Competition is beautiful.
It’s pitting one’s body and mind against opponents, ultimately motivating all parties involved into the desire for growth. Where one competitor may rise to the forefront on a given day, another might take their place a moment later. Competition is put on public display in sport, but it happens all the time and everywhere. In school, in the economy, even in the home (sibling rivalry). What makes competition beautiful is that no matter the competition, it is ever changing. New strategies are constantly being implemented, and improvements regularly added. Just when you think something can’t possibly be beat, version 2.0 comes out. 5 years from now we’ll wonder how any phone ever existed without at least 7 cameras.
Competition is the cornerstone of change and evolution. We are constantly competing with the past, so that in the future we can be better than we were. Those we compete with the hardest, end up shaping us the most, because when we fight to surpass our rivals and idols, we are also surpassing who we once were. When that desire for growth is reciprocated between competitors, that’s when the truly significant steps forward are made. If Federer didn’t have Nadal, would either of them have reached the same level of skill or popularity? Where would women’s hockey be if Canada didn’t have the Americans to push them to be great? If LeBron didn’t look up to Michael Jordan as a benchmark, would he have gotten into the conversation of best ever players?
But just as competition is beautiful, it can also get ugly. Emotions run hot in a competitive environment, and the win at all costs mentality can sink in. The focus of competition begins to go sour when the object of competition changes from defeating one’s opponent at their best, to inhibiting them so they can’t get there. When cheating and obstruction set in in competition, everyone suffers. This could be something small, like pulling the plug on your little brother’s gaming console so he can’t beat your high score. But it often incites a like minded or escalated retaliation, and all of a sudden, no one can play because he pulled all the joysticks out of the controllers. Not to get political, but you can easily witness it via the smear campaigns that tend to take over at election time, which often overshadow the actual platform that a candidate actually represents.

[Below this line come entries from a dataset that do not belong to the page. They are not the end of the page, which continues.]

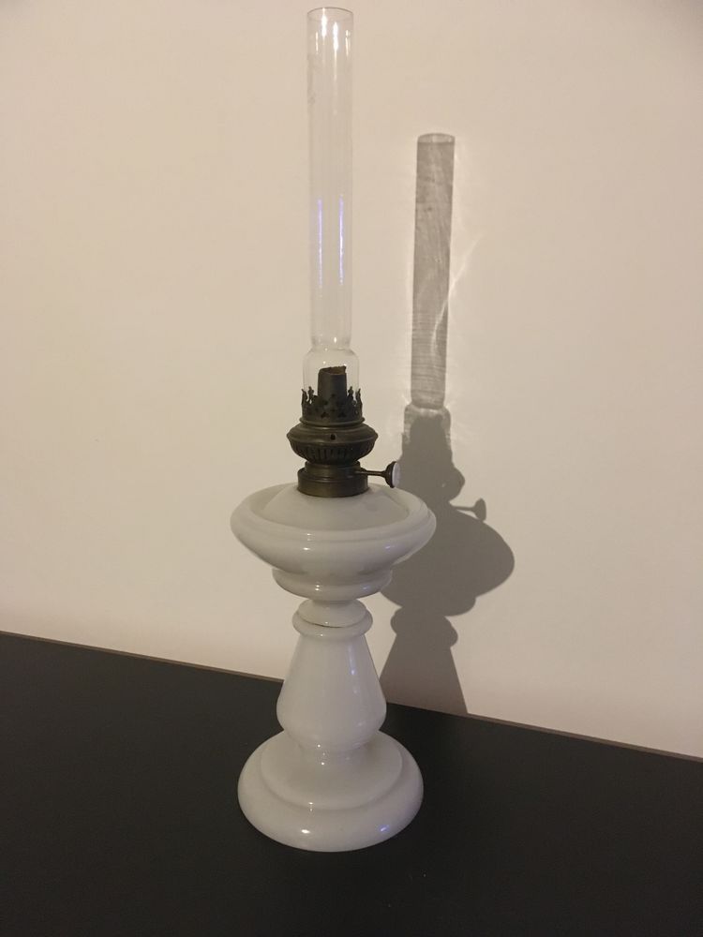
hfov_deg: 48.2
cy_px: 468
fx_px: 785
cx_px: 352
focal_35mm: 29
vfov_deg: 61.7
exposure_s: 1/17
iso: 500
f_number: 2.2
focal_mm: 4.15
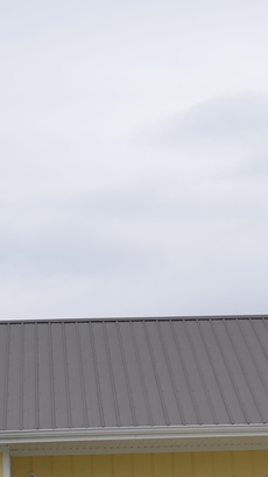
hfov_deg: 8.1
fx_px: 1895
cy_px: 568
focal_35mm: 150
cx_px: 257
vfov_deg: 13.9
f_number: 6.3
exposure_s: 1/250
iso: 100
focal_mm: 24
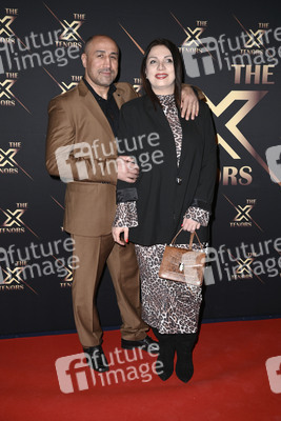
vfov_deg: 43.6
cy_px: 210
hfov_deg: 29.9
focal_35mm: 45
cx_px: 140
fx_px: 526
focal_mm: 45
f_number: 5
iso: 200
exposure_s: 1/200
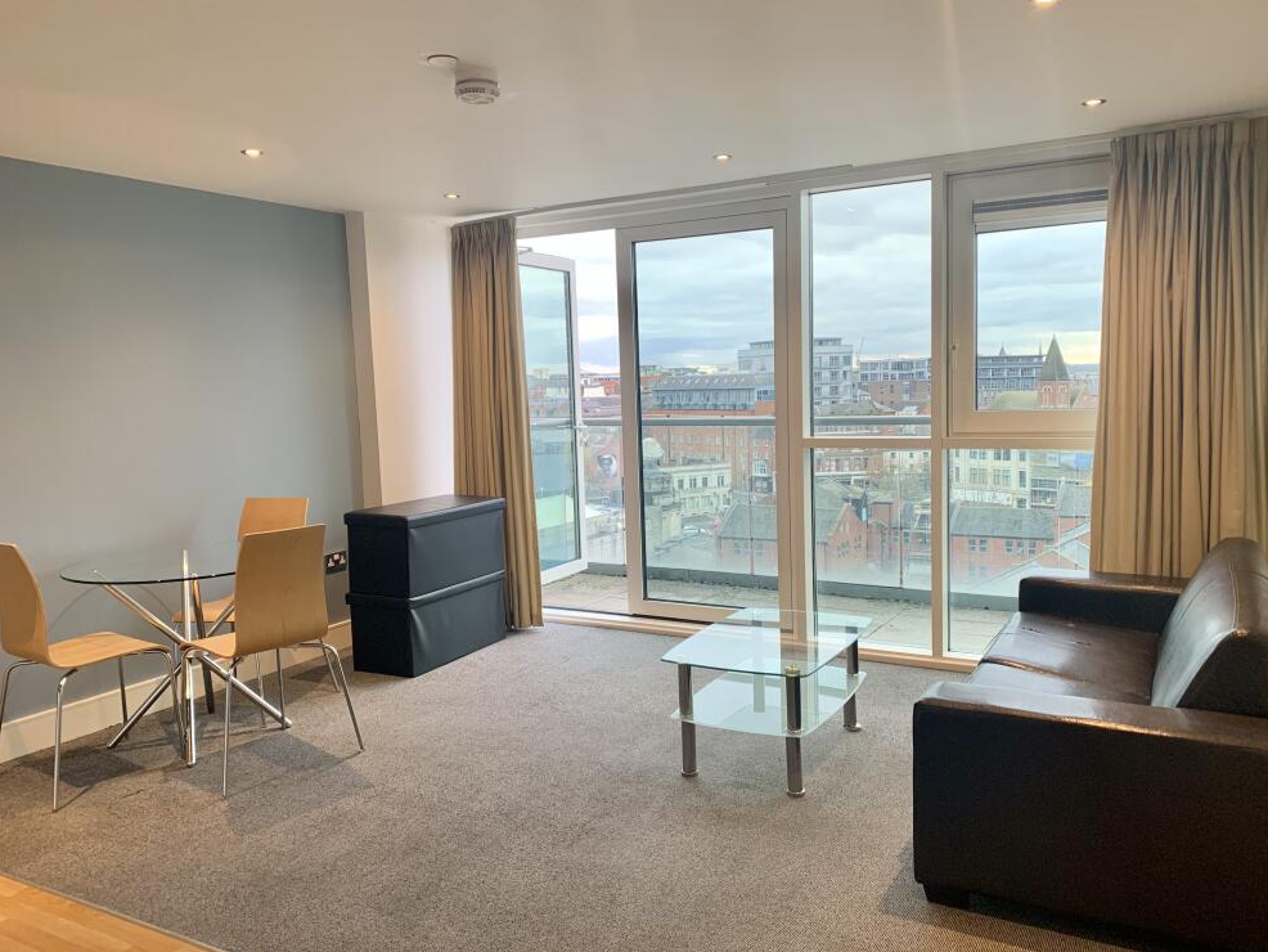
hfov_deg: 65.3
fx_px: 989
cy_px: 488
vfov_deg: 51.4
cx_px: 652
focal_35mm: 27
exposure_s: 1/50
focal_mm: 4.25
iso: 64
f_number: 1.8
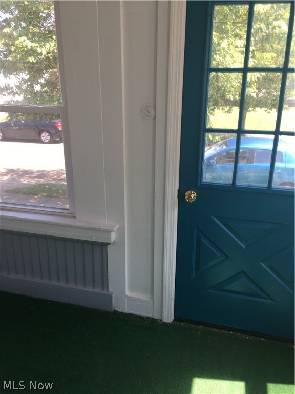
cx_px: 148
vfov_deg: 61.7
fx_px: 330
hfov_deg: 48.2
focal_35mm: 29
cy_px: 197
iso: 25
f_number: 2.2
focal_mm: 4.15
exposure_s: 1/120
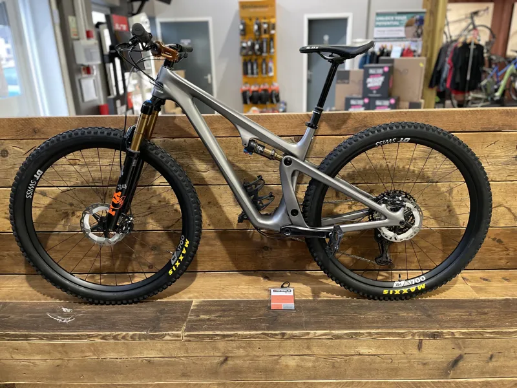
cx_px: 258
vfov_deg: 53.1
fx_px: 388
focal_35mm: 26
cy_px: 194
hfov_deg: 67.3
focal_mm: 4.2
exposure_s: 1/50
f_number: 1.6
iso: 250
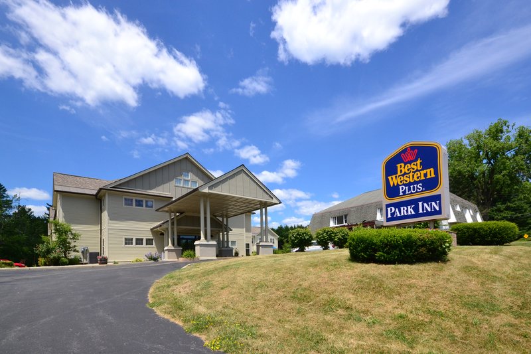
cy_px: 177
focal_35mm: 15
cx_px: 266
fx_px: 221
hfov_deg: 100.4
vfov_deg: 77.3
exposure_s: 1/500
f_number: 11
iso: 400
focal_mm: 10
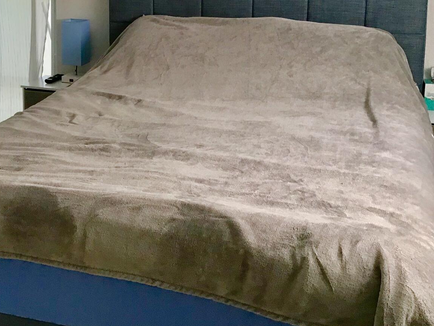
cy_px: 53
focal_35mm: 55
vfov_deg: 26.0
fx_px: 690
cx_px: 109
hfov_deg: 34.2
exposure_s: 1/30
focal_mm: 3.3
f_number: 2.4
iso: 32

Unfortunately, there are other variations of competition gone awry. Exclusion and unfair treatment also play their part in tarnishing the beauty of competition. For example, sport organizations, or whoever else that fail to improve conditions for their athletes, or provide an equal opportunity to athletes of all genders or races. This poor treatment, more than anything, often results in heated arguments, fights, and lawsuits, hurting everyone involved. These are the things that we should all strive to overcome.
Let’s do our part to keep competition beautiful by following the NBVL’s official motto: Compete Together. Often competition isn’t linked with togetherness, but when we work together and push each other while competing, that’s often where we achieve the most growth, and the most rewarding outcomes. In 2020, NBVL Calgary with Compete Together with NBVL Vancouver, trying to outshine the other, while also striving build each other up. Men and women will Compete Together on separate courts but towards the common team objective of taking the 2020 crown, playing as many of the NBVL’s unique Overtime sets as necessary. All registered athletes will Compete Together at the Combine, comparing themselves to the beach players of various skill levels, while pushing each other to shine in front of team Owners and get chosen in the 2020 Draft (Nov 23rd in Vancouver, 24th in Calgary). Team Owners will Compete Together, vying to put together the strongest teams, and taking the first steps of the season to creating the high level pro beach volleyball environment that will ultimately benefit everyone listed to this point.
Competition is beautiful. When we compete together, it nears perfection.